La seconda è che la casa pubblica produce (e distrugge) valore in forme diverse e spesso sottovalutate.

Dall’ascolto della voce del centinaio di inquilini intervistati nei loro cortili, emerge che la casa pubblica svolge oggi la stessa funzione di protezione sociale di altri strumenti di previdenza. Una missione molto diversa da quella di ieri, delle case degli operai o dei lavoratori in arrivo da altrove, dove la casa sosteneva una condizione di fisiologia, non era rimedio (per altro inadeguato, da solo) a condizioni di estrema fragilità. Che questo patrimonio sia a Milano, ovvero a ridosso del centro di una delle città più ricche e dinamiche del continente, consente a questo frammento di popolazione cittadina di prendere parte, per quanto in proporzioni molto diverse in base ai profili, alla vitalità della città, avendo accesso ai servizi scolastici, sanitari, sociali, di trasporto di eccellenza su scala europea. 

Ma insieme al valore generato, non mancano evidenze di valore perduto. Il patrimonio pubblico, infatti, produce anche conflitto e rabbia sociale. Essere in un luogo dove non si vorrebbe stare, ma senza avere alcuna possibilità di andare altrove, vedere il quartiere, il cortile, il condominio diventare anno dopo anno un posto sempre meno ospitale, meno sicuro, dove le istituzioni non riescono più a fare rispettare le regole alla base dell’abitare comune, sono elementi che rendono l’esperienza abitativa difficile. Il valore nelle case pubbliche si brucia quando è violato il patto abitativo che lega tra loro inquilini e inquilini e istituzioni, azienda di gestione per prima, ma non solo.
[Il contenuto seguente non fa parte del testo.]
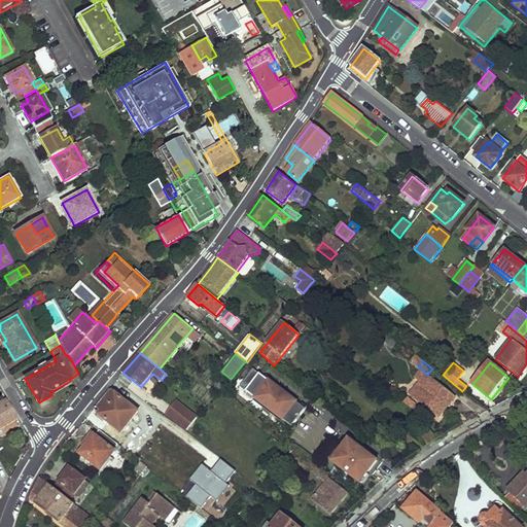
[(478,370),(473,365),(464,378),(469,382),(478,370)]
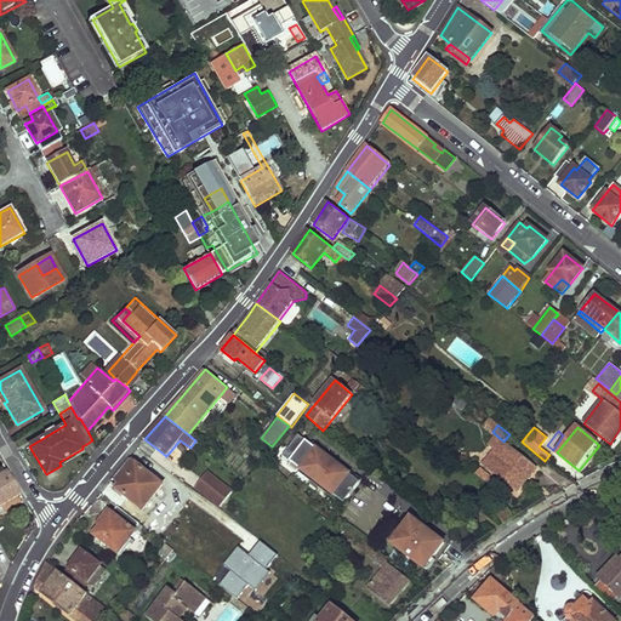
[(298,436),(283,456),(301,471),(298,473),(342,507),(362,480),(357,477),(354,479),(343,471),(346,468),(335,460),(332,462),(323,455),(325,453),(313,444),(312,445),(298,436)]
Il patto si rompe quando nessuna delle parti ha più la forza (o le competenze) per fare rispettare le regole contrattuali e sociali che legano una comunità che abita gli stessi spazi e che consentono di conservare un senso di equità e rispetto.

La terza è che la creazione di valore per gli inquilini dipende dal modello di gestione del servizio abitativo.

L’aspetto che più di ogni altra cosa filtra e orienta l’esperienza abitativa degli inquilini è la presenza di figure di presidio, che consentono loro di essere visti, riconosciuti nei propri bisogni, ascoltati, anche quando si avanzano richieste impossibili, cui non si può che rispondere di no. Quello che abbiamo trovato è che a fare la differenza è prima di tutto la presenza di un semplice custode, che si occupa di prendersi cura dello spazio comune, che legge la posta a chi non è in grado di farlo, che interviene per le piccole manutenzioni quotidiane, che funge da figura di riferimento stabile. Laddove, insieme al custode, vi sono anche forme di accompagnamento all’abitare (come nel caso dei Community Manager), si dirada il senso di trappola e si affaccia un qualche orgoglio di appartenenza ad un modo di abitare. Il lavoro di costruzione di un’alleanza di servizio tra il gestore e gli inquilini, che sorge all’inizio della storia abitativa, consente agli abitanti di appropriarsi di un’idea di abitare ricca, consapevole, difesa e promossa con i nuovi inquilini.

In conclusione, cosa vuol dire oggi gestire questo patrimonio in un modo orientato alla creazione di valore?

Prendersi cura degli immobili e sottrarli al degrado è una condizione necessaria, ma certo non sufficiente: investire sul servizio abitativo in chiave strategica significa focalizzare l’attenzione sulle specificità dei profili degli inquilini per come sono oggi e saranno domani, anticiparne i bisogni, costruire risposte integrate con altri servizi pubblici, consapevoli che il presidio di questi luoghi alleggerisce la filiera del welfare altrove. Per farlo, occorre immaginare che gestione tecnica, amministrativa e sociale siano riconciliate, ricondotte ad una pratica integrate, gestita nel punto più prossimo all’abitare che il sistema consente, attraverso la valorizzazione di figure che possano accompagnare l’esperienza di abitare sociale.